"Oh yes, I do, although I was quite small when she died. Father says I fancy some of the things I remember. Perhaps I do. I always dream very vividly. And fact and dream are easily confused in a child's mind. My most distinct memories are detached, like pictures, without any before or after to explain them. There is one, for instance, about waking up in the woods at night, wrapped in my mother's shawl and seeing her face, all frightened and white, with the moon, like a great, silver eye, shining through the trees. But I can't imagine why my mother would be hiding in the woods at night."
"Why hiding?"
"There is a sense of hiding that comes with the memory—without anything to account for it But, although I do not remember connected incidents very well, I remember her—the feeling of having her with me. And the terrible emptiness afterwards. If she had gone quite away, all at once, I couldn't have borne it."
"Do you mean that she had a long illness?" asked Spence, greatly interested.
"No. She died suddenly. It was just—you will call it silly imagination—" she broke off uncertainly.
"I might call it imagination without the adjective."
"Yes.

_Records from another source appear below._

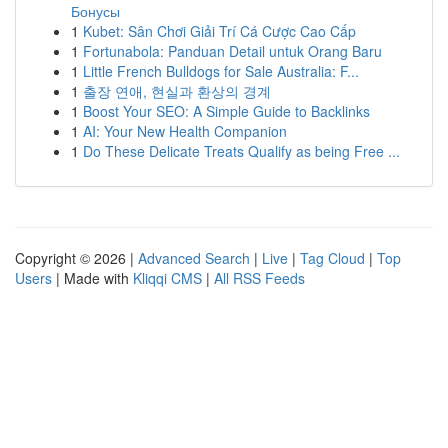
Бонусы
1
Kubet: Sân Chơi Giải Trí Cá Cược Cao Cấp
1
Fortunabola: Panduan Detail untuk Orang Baru
1
Little French Bulldogs for Sale Australia: F...
1
출장 연애, 현실과 환상의 경계
1
Boost Your SEO: A Simple Guide to Backlinks
1
AI: Your New Health Companion
1
Do These Delicate Treats Qualify as being Free ...
Copyright © 2026 |
Advanced Search
|
Live
|
Tag Cloud
|
Top
Users
| Made with
Kliqqi CMS
|
All RSS Feeds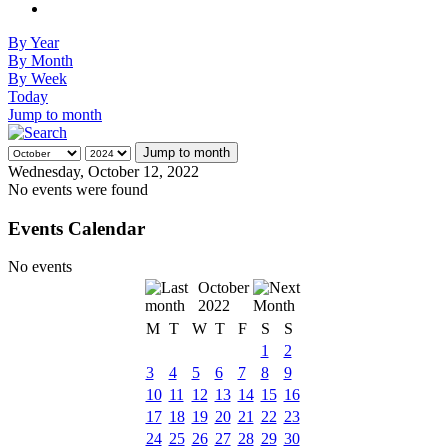
By Year
By Month
By Week
Today
Jump to month
Jump to month
Wednesday, October 12, 2022
No events were found
Events Calendar
No events
October
2022
M
T
W
T
F
S
S
1
2
3
4
5
6
7
8
9
10
11
12
13
14
15
16
17
18
19
20
21
22
23
24
25
26
27
28
29
30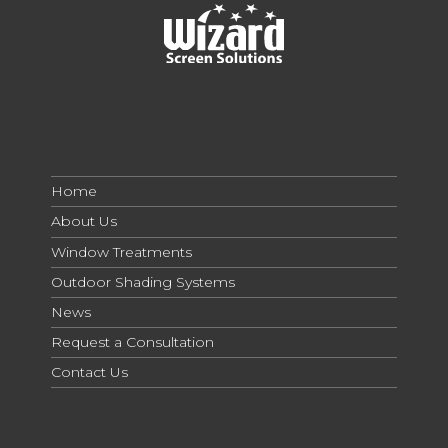
Home
About Us
Window Treatments
Outdoor Shading Systems
News
Request a Consultation
Contact Us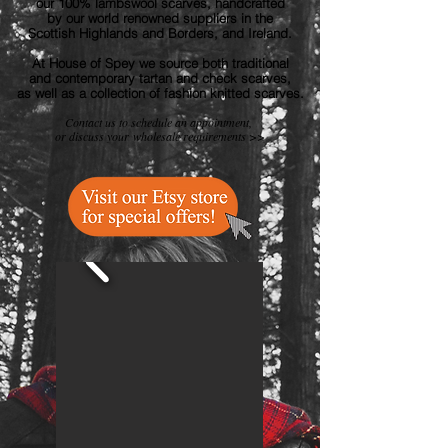
our 100% lambswool scarves, handcrafted
by our world renowned suppliers
in the
Scottish Highlands and Borders, and Ireland.
At House of Spey we source both traditional
and contemporary tartan and check scarves,
as well as a collection of fashion knitted scarves.
Contact us to
schedule an appointment,
or discuss
your
wholesale requirements >>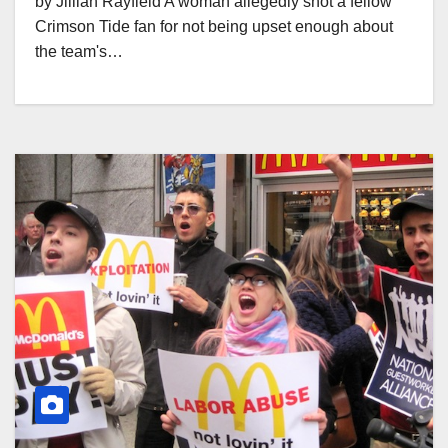
by Jillian Rayfield A woman allegedly shot a fellow
Crimson Tide fan for not being upset enough about
the team's…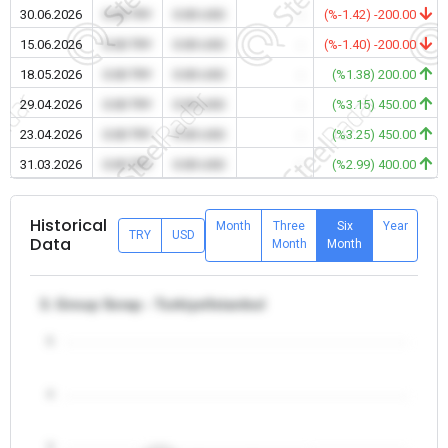
30.06.2026
0.00 TRY
0.00 USD
-
(%-1.42) -200.00
15.06.2026
0.00 TRY
0.00 USD
-
(%-1.40) -200.00
18.05.2026
0.00 TRY
0.00 USD
-
(%1.38) 200.00
29.04.2026
0.00 TRY
0.00 USD
-
(%3.15) 450.00
23.04.2026
0.00 TRY
0.00 USD
-
(%3.25) 450.00
31.03.2026
0.00 TRY
0.00 USD
-
(%2.99) 400.00
Historical
Month
Three
Six
Year
TRY
USD
Data
Month
Month
3. Group Scrap - Turkiye/Istanbul
5
4
3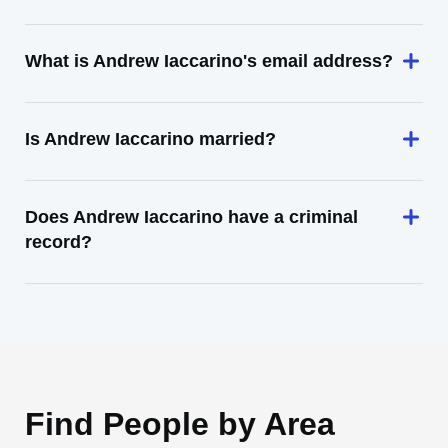
What is Andrew Iaccarino's email address?
Is Andrew Iaccarino married?
Does Andrew Iaccarino have a criminal
record?
Find People by Area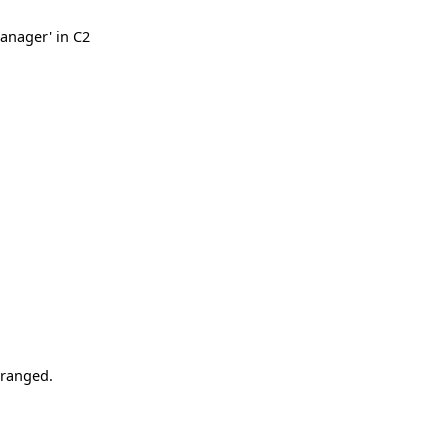
anager' in C2
rranged.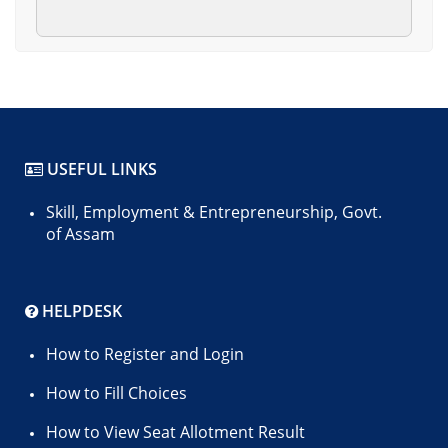
USEFUL LINKS
Skill, Employment & Entrepreneurship, Govt.
of Assam
HELPDESK
How to Register and Login
How to Fill Choices
How to View Seat Allotment Result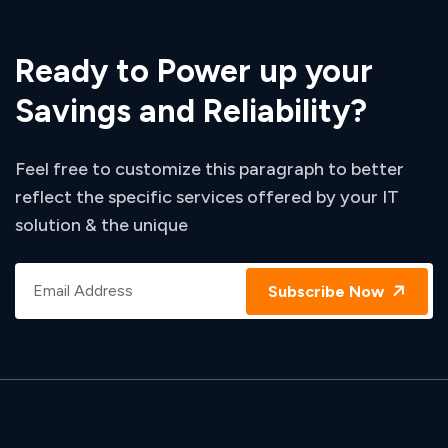
Ready to Power up your
Savings and Reliability?
Feel free to customize this paragraph to better
reflect the specific services offered by your IT
solution & the unique
Subscribe Now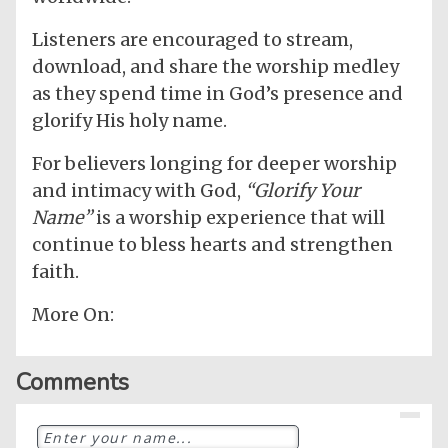
Listeners are encouraged to stream,
download, and share the worship medley
as they spend time in God’s presence and
glorify His holy name.
For believers longing for deeper worship
and intimacy with God,
“Glorify Your
Name”
is a worship experience that will
continue to bless hearts and strengthen
faith.
More On:
Comments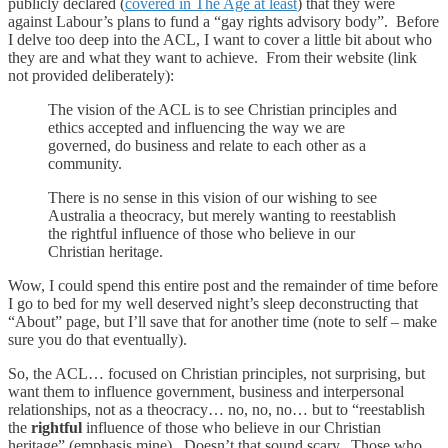
publicly declared (
covered in The Age at least
) that they were
against Labour’s plans to fund a “gay rights advisory body”. Before
I delve too deep into the ACL, I want to cover a little bit about who
they are and what they want to achieve. From their website (link
not provided deliberately):
The vision of the ACL is to see Christian principles and
ethics accepted and influencing the way we are
governed, do business and relate to each other as a
community.
There is no sense in this vision of our wishing to see
Australia a theocracy, but merely wanting to reestablish
the rightful influence of those who believe in our
Christian heritage.
Wow, I could spend this entire post and the remainder of time before
I go to bed for my well deserved night’s sleep deconstructing that
“About” page, but I’ll save that for another time (note to self – make
sure you do that eventually).
So, the ACL… focused on Christian principles, not surprising, but
want them to influence government, business and interpersonal
relationships, not as a theocracy… no, no, no… but to “reestablish
the
rightful
influence of those who believe in our Christian
heritage” (emphasis mine). Doesn’t that sound scary. Those who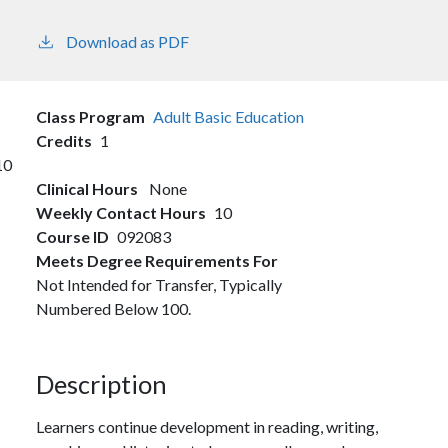
Download as PDF
Class Program
Adult Basic Education
Credits
1
10
Clinical Hours
None
Weekly Contact Hours
10
Course ID
092083
Meets Degree Requirements For
Not Intended for Transfer, Typically
Numbered Below 100.
Description
Learners continue development in reading, writing,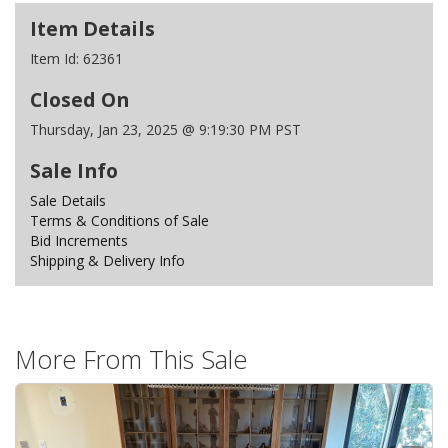
Item Details
Item Id:
62361
Closed On
Thursday, Jan 23, 2025 @ 9:19:30 PM PST
Sale Info
Sale Details
Terms & Conditions of Sale
Bid Increments
Shipping & Delivery Info
More From This Sale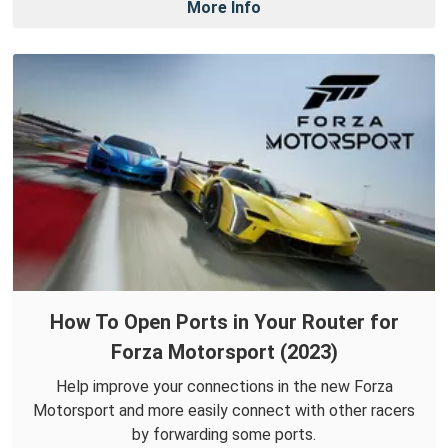
More Info
How To Open Ports in Your Router for
Forza Motorsport (2023)
Help improve your connections in the new Forza
Motorsport and more easily connect with other racers
by forwarding some ports.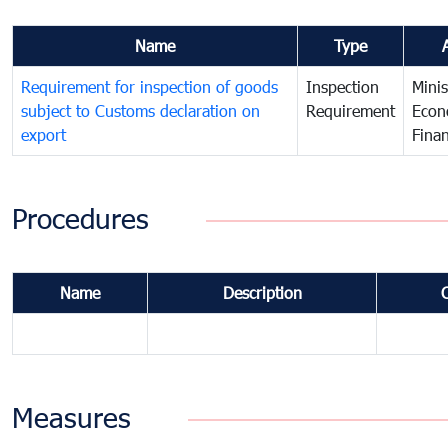
Name
Type
Requirement for inspection of goods
Inspection
Minis
subject to Customs declaration on
Requirement
Econ
export
Fina
Procedures
Name
Description
Measures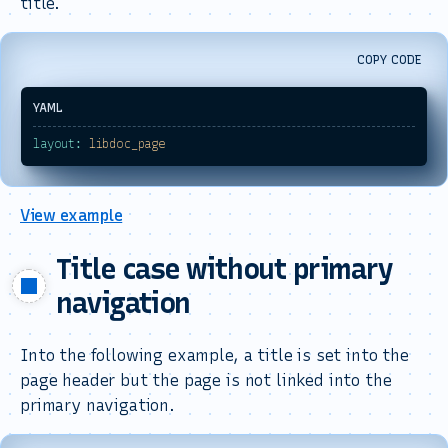
title.
COPY CODE
layout:
libdoc_page
View example
Title case without primary
navigation
Into the following example, a title is set into the
page header but the page is not linked into the
primary navigation.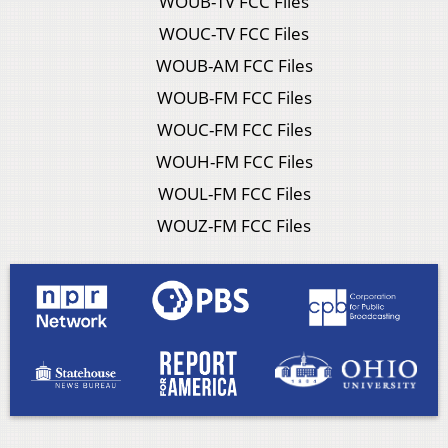
WOUB-TV FCC Files
WOUC-TV FCC Files
WOUB-AM FCC Files
WOUB-FM FCC Files
WOUC-FM FCC Files
WOUH-FM FCC Files
WOUL-FM FCC Files
WOUZ-FM FCC Files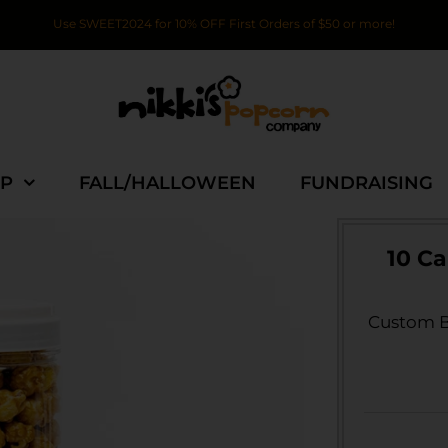
Use SWEET2024 for 10% OFF First Orders of $50 or more!
P
FALL/HALLOWEEN
FUNDRAISING
10 C
Custom Br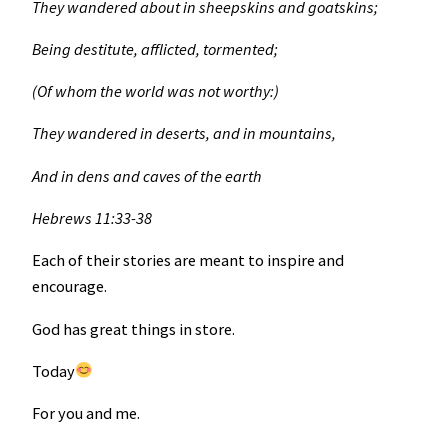
They wandered about in sheepskins and goatskins;
Being destitute, afflicted, tormented;
(Of whom the world was not worthy:)
They wandered in deserts, and in mountains,
And in dens and caves of the earth
Hebrews 11:33-38
Each of their stories are meant to inspire and
encourage.
God has great things in store.
Today
For you and me.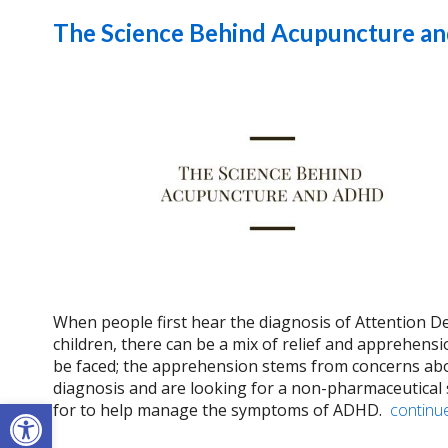
The Science Behind Acupuncture 
When people first hear the diagnosis of Attention De
children, there can be a mix of relief and apprehens
be faced; the apprehension stems from concerns abou
diagnosis and are looking for a non-pharmaceutical 
Open toolbar
for to help manage the symptoms of ADHD.
continu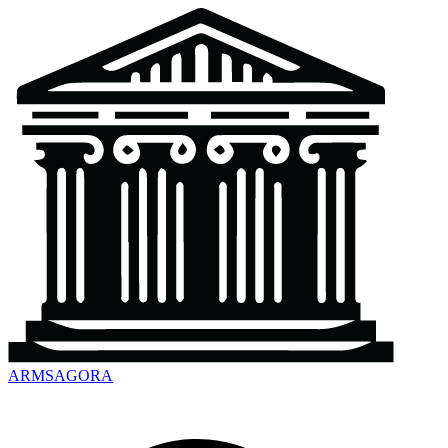
ARMSAGORA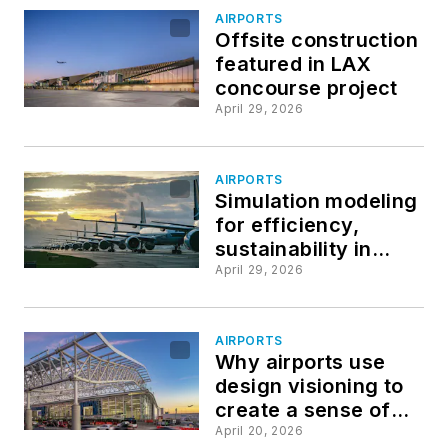
AIRPORTS
Offsite construction
featured in LAX
concourse project
April 29, 2026
AIRPORTS
Simulation modeling
for efficiency,
sustainability in
airport operations
April 29, 2026
AIRPORTS
Why airports use
design visioning to
create a sense of
place
April 20, 2026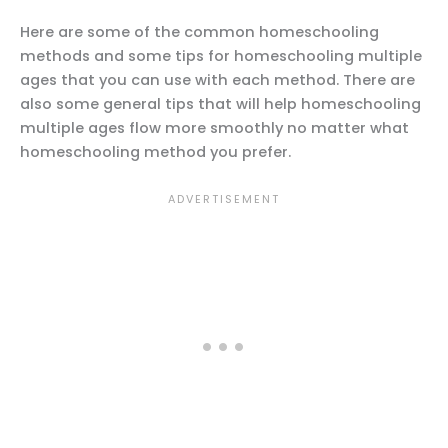
Here are some of the common homeschooling
methods and some tips for homeschooling multiple
ages that you can use with each method. There are
also some general tips that will help homeschooling
multiple ages flow more smoothly no matter what
homeschooling method you prefer.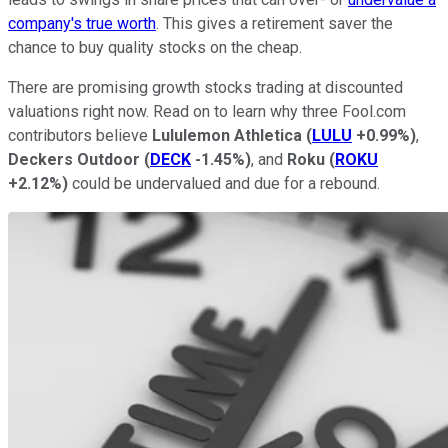
company's true worth
. This gives a retirement saver the
chance to buy quality stocks on the cheap.
There are promising growth stocks trading at discounted
valuations right now. Read on to learn why three Fool.com
contributors believe
Lululemon Athletica
(
LULU
+0.99%
)
,
Deckers Outdoor
(
DECK
-1.45%
)
, and
Roku
(
ROKU
+2.12%
)
could be undervalued and due for a rebound.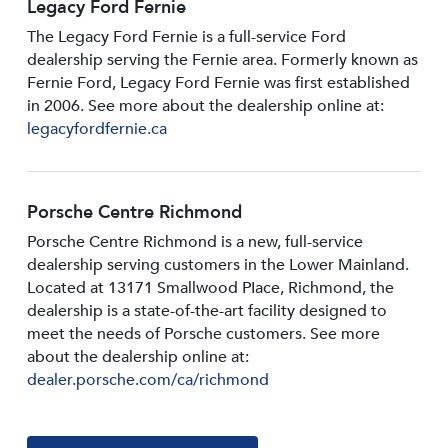
Legacy Ford Fernie
The Legacy Ford Fernie is a full-service Ford
dealership serving the Fernie area. Formerly known as
Fernie Ford, Legacy Ford Fernie was first established
in 2006. See more about the dealership online at:
legacyfordfernie.ca
Porsche Centre Richmond
Porsche Centre Richmond is a new, full-service
dealership serving customers in the Lower Mainland.
Located at 13171 Smallwood PIace, Richmond, the
dealership is a state-of-the-art facility designed to
meet the needs of Porsche customers. See more
about the dealership online at:
dealer.porsche.com/ca/richmond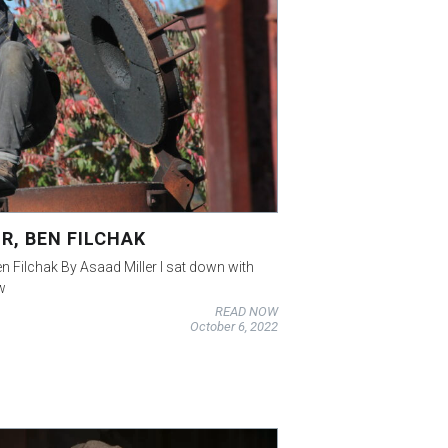
R, BEN FILCHAK
en Filchak By Asaad Miller I sat down with
w
READ NOW
October 6, 2022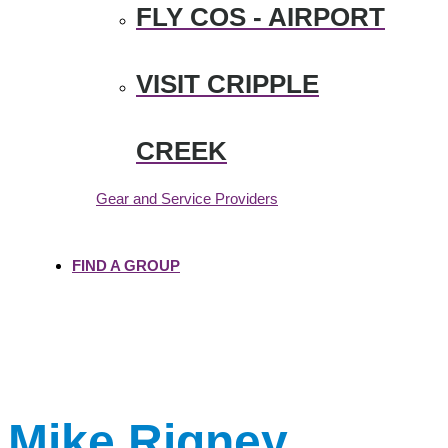
FLY COS - AIRPORT
VISIT CRIPPLE
CREEK
Gear and Service Providers
FIND A GROUP
Mike Rigney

But it wasn't. It was real. The sense, I mean, that she hadn't gone away. Nothing that wasn't real would have been of the slightest use."
"It all depends on how we define reality. What seems real at one time may seem unreal at another."
She nodded.
"That is just what has happened. I am not sure, now. The sense of nearness left me as I grew up. But at that time, I lived by it. Do you find the idea absurd?"